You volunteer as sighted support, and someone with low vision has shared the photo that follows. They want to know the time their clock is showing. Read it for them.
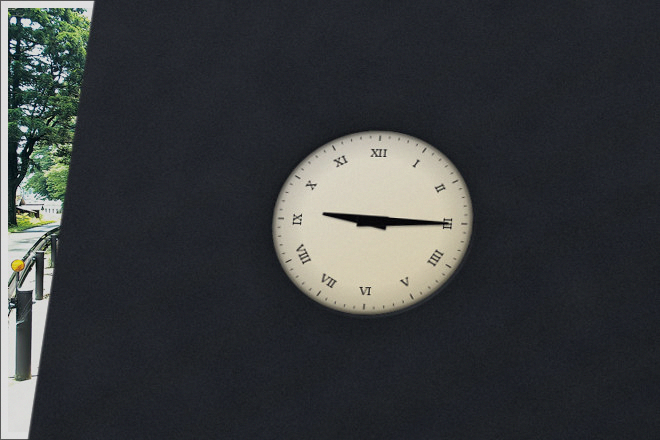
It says 9:15
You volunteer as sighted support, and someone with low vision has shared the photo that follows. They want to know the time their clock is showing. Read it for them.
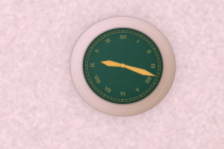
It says 9:18
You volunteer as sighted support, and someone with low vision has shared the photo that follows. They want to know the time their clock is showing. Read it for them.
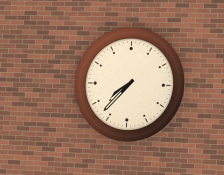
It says 7:37
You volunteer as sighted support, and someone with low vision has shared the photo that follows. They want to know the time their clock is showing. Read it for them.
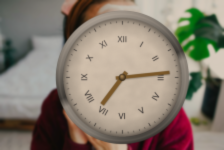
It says 7:14
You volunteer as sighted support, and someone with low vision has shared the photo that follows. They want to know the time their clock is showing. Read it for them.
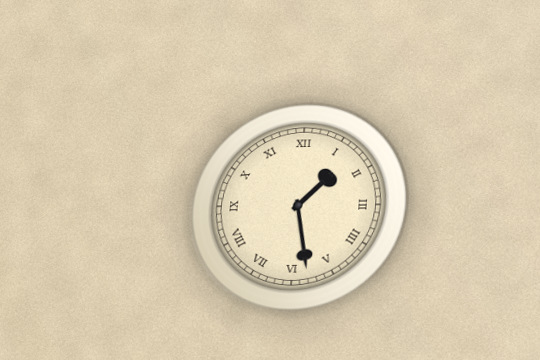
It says 1:28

## Exercise
Convert all of the data above into a two-column CSV with the header row text,time, giving one row per entry with its wording under text and the time it reads under time. Wrap every field in double quotes, replace line breaks with spaces, and leave out the pictures.

## Written reply
text,time
"You volunteer as sighted support, and someone with low vision has shared the photo that follows. They want to know the time their clock is showing. Read it for them. It says","9:15"
"You volunteer as sighted support, and someone with low vision has shared the photo that follows. They want to know the time their clock is showing. Read it for them. It says","9:18"
"You volunteer as sighted support, and someone with low vision has shared the photo that follows. They want to know the time their clock is showing. Read it for them. It says","7:37"
"You volunteer as sighted support, and someone with low vision has shared the photo that follows. They want to know the time their clock is showing. Read it for them. It says","7:14"
"You volunteer as sighted support, and someone with low vision has shared the photo that follows. They want to know the time their clock is showing. Read it for them. It says","1:28"